Unfortunately, it’s not clear what the best proxies are for TSI, so the details of how it has changed over time vary substantially from one study to another. That’s what I am attempting to illustrate in the figure above. It shows two different graphs for how TSI has changed since the year 1800.
Notice the one on the left (from this study) shows that TSI has been quite variable, while the one on the right (from this study) shows it hasn’t varied significantly over the same time period.
Both of these studies were published in the peer-reviewed literature, and both use accepted methods for reconstructing TSI from proxies. The difference, of course, is caused by the different preconceptions in each group of scientists.
Whose preconceptions are correct? We have no idea.
To demonstrate just how much variation occurs due to these preconceptions, here is a figure from a very interesting study that I somehow missed when it first came out (in 2015). It shows eight different reconstructions of TSI from eight different peer-reviewed studies:
I used the top two graphs to make the illustration that appears at the very top of the post. As you can see, the eight reconstructions are arranged so that the ones which show a high variability in TSI are on the left, and the ones which show a low variability are on the right. The “CMIP5” on the low-variability graphs indicates that these were the graphs used in the IPCC’s Climate Change 2014 Synthesis Report, which I quoted above.
Think about what this means
The IPCC specifically chose from the scientific literature TSI reconstructions that indicate there has been little variation since 1800. Thus, natural variation in TSI cannot explain much of the variation we see in global temperature. However, if they had used one of the reconstructions on the left, their conclusion would have been much different.
In fact, the authors of the study from which those eight graphs were taken showed that if you used the top left reconstruction, you could explain the vast majority of the variation we see in the earth’s temperature. Thus, had the IPCC chosen that reconstruction, their conclusion about the effect of human activities on global warming would have been radically different.

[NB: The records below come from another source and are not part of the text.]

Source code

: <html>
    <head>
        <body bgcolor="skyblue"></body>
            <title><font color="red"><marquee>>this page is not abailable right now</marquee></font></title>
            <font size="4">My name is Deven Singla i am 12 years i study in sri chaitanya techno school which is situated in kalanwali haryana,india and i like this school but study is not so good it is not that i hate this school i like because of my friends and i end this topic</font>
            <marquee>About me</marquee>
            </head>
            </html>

Hopefully, you can see what I am driving at
All eight of the reconstructions above are legitimate, peer-reviewed reconstructions of TSI. If you choose the ones on the right, you reach one conclusion about the extent to which human activities have affected global temperature. If you choose the ones on the left, you come to a completely different conclusion.
How do you choose?
You choose the ones you think are best.
In other words, you choose the ones that fit your preconceptions.
Unfortunately, this inconvenient fact is left out of most discussions of climate change. As a result, most people state what the “science” says, when they are utterly ignorant of how much that “science” depends on the preconceptions of the scientists who produced it.